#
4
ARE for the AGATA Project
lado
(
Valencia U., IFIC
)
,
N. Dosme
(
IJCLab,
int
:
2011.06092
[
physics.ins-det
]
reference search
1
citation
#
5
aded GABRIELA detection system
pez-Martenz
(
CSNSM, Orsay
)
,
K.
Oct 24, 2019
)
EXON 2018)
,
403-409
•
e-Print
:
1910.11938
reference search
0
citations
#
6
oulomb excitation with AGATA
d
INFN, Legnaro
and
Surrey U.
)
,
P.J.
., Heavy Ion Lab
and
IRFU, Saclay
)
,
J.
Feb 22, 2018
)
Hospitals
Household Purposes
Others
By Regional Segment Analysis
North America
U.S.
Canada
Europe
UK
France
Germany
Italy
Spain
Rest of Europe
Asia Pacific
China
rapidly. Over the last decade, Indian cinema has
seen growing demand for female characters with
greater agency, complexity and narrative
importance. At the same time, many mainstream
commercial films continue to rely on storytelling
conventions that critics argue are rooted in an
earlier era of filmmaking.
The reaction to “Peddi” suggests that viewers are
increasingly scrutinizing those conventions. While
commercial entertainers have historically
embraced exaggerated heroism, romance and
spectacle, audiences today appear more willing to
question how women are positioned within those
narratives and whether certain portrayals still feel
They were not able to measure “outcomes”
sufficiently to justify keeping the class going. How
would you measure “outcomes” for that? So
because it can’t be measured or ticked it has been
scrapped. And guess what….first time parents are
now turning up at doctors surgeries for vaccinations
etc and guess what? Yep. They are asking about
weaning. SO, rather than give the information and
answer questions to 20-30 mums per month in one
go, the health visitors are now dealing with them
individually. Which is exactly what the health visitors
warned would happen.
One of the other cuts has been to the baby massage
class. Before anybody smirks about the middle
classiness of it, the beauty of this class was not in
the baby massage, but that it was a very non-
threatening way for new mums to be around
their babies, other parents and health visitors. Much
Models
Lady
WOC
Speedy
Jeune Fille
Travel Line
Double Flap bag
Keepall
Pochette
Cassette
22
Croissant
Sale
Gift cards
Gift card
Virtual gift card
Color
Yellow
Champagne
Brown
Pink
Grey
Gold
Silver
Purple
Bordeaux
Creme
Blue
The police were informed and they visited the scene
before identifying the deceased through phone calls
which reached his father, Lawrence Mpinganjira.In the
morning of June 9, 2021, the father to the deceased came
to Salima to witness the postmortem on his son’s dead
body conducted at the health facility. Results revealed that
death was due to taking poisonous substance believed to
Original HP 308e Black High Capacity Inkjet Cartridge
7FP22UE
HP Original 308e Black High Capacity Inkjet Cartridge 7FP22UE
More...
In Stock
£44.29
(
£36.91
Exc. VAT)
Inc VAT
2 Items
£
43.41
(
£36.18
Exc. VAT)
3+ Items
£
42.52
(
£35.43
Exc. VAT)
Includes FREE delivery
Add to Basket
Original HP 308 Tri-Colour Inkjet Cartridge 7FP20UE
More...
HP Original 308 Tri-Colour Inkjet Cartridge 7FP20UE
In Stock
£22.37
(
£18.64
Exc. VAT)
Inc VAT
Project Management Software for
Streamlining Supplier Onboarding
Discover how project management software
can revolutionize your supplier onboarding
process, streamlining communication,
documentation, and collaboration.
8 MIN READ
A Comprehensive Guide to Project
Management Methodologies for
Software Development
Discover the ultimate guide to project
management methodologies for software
* * *
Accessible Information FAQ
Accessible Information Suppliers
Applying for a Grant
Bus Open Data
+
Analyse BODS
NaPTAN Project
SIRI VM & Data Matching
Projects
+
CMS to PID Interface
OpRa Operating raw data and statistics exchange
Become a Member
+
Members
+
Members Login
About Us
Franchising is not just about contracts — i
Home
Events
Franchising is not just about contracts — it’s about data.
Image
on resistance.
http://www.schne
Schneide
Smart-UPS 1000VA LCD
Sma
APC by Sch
* * *
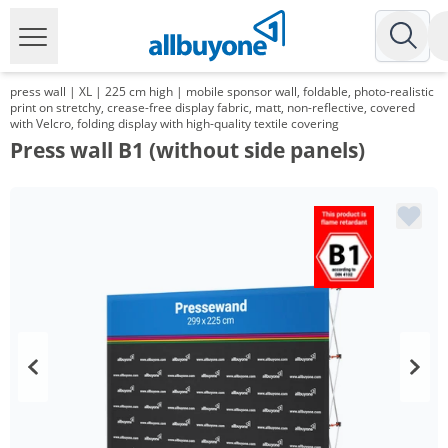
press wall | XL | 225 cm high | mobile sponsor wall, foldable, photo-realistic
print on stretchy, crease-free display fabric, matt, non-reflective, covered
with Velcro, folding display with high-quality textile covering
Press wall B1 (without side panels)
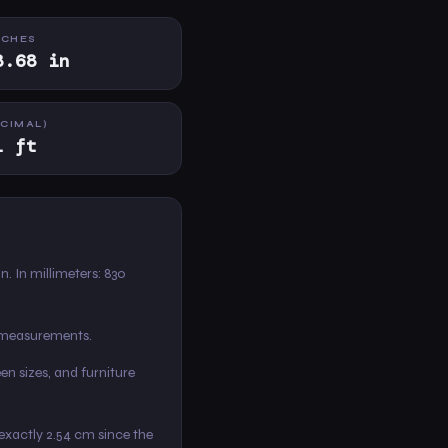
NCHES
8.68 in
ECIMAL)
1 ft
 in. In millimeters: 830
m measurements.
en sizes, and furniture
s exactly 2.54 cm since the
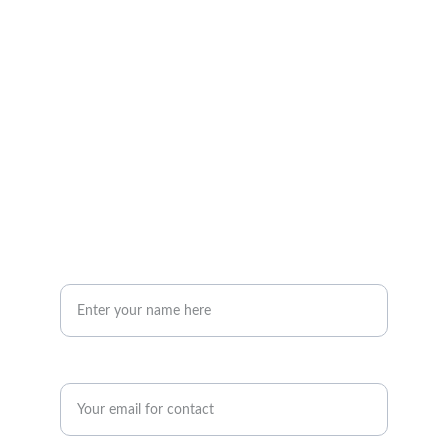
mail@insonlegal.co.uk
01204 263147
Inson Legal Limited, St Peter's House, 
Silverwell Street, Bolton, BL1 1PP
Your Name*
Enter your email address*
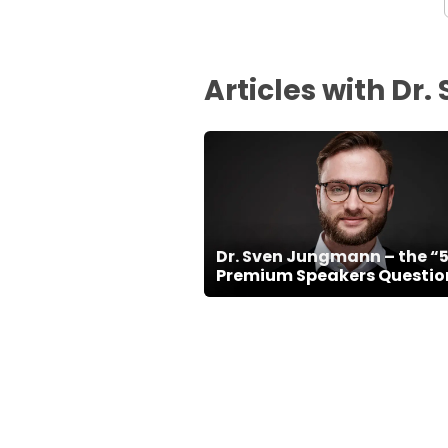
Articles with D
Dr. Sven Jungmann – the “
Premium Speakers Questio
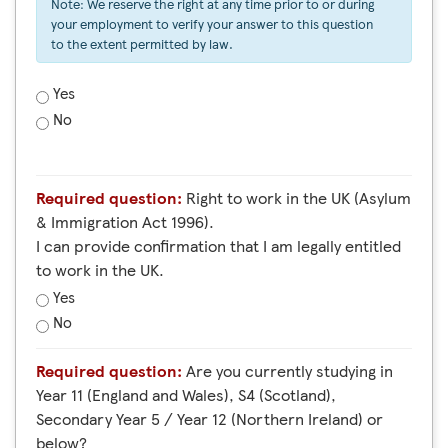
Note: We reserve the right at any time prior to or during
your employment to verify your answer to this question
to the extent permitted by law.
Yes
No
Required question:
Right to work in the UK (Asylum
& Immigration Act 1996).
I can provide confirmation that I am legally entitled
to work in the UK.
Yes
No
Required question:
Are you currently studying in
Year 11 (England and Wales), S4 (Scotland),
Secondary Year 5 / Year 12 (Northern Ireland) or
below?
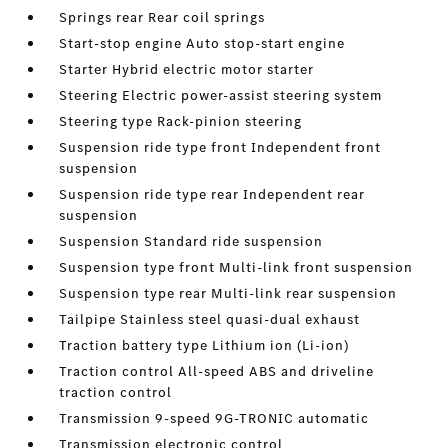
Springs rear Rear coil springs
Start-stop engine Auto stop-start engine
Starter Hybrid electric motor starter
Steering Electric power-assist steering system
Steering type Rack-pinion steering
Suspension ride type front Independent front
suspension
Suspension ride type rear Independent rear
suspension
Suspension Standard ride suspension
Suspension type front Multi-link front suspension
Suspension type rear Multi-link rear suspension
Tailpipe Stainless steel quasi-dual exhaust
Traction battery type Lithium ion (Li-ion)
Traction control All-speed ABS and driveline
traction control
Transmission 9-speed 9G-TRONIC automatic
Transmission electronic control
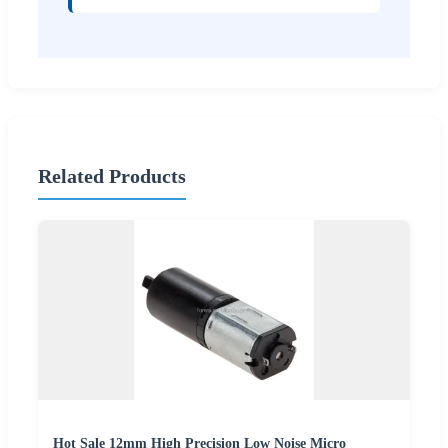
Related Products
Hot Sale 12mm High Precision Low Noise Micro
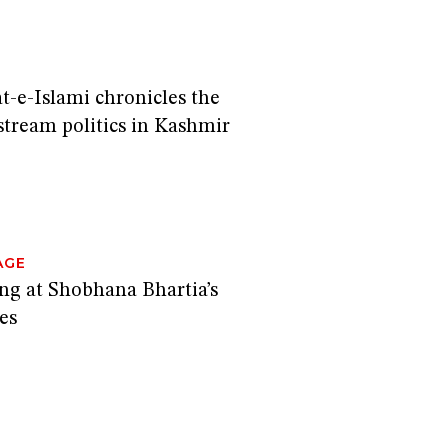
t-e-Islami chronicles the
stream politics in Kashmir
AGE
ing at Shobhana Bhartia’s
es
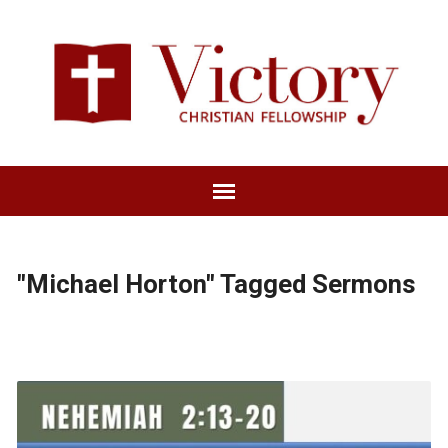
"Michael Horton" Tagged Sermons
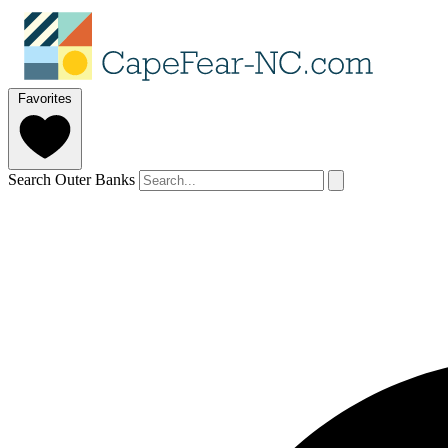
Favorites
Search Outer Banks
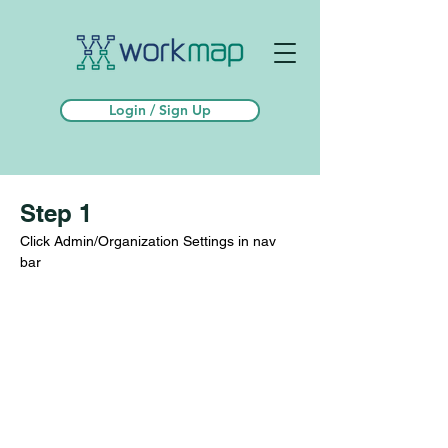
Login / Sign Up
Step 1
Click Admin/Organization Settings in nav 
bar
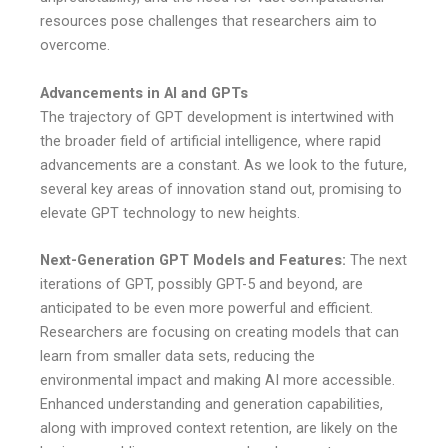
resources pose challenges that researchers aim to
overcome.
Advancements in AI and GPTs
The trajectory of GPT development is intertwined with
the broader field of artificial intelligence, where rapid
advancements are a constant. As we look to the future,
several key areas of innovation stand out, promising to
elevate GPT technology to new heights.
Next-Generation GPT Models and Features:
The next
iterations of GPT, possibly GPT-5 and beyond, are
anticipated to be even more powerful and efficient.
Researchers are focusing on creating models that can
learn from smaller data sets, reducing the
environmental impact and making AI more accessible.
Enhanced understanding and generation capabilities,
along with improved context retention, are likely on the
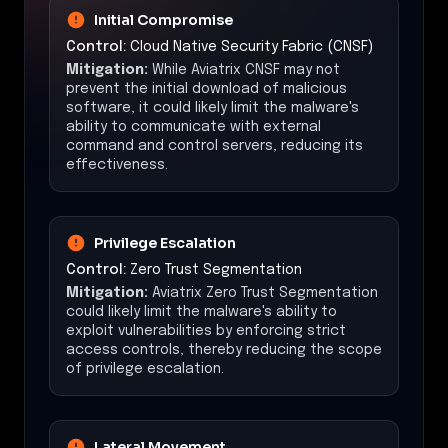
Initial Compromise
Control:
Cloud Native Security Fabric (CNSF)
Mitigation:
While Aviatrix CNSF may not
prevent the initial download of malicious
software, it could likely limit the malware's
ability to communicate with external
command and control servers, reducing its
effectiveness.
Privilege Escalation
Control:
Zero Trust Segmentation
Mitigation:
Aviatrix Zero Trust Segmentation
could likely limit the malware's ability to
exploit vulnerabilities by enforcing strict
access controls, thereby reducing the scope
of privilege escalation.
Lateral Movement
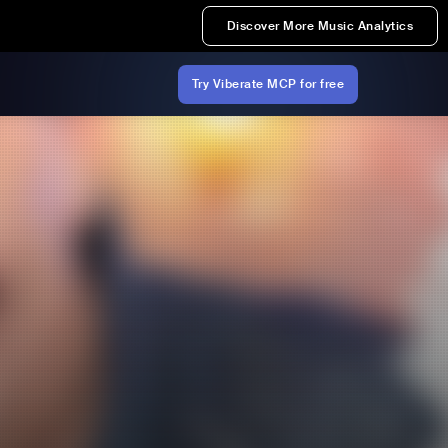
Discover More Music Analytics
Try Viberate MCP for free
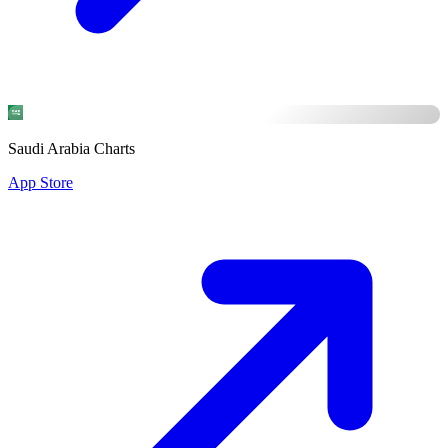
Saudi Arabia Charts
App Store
* * *
> _Problem to work on_
Exactly the lines starting at the one above with "Immigration Act 1996)." and ending at the one with "Start-stop engine Auto stop-start engine" should be printed, and nothing else. Omit the pictures.

> _Answer to the problem_
& Immigration Act 1996).
I can provide confirmation that I am legally entitled
to work in the UK.
Yes
No
Required question:
Are you currently studying in
Year 11 (England and Wales), S4 (Scotland),
Secondary Year 5 / Year 12 (Northern Ireland) or
below?
Springs rear Rear coil springs
Start-stop engine Auto stop-start engine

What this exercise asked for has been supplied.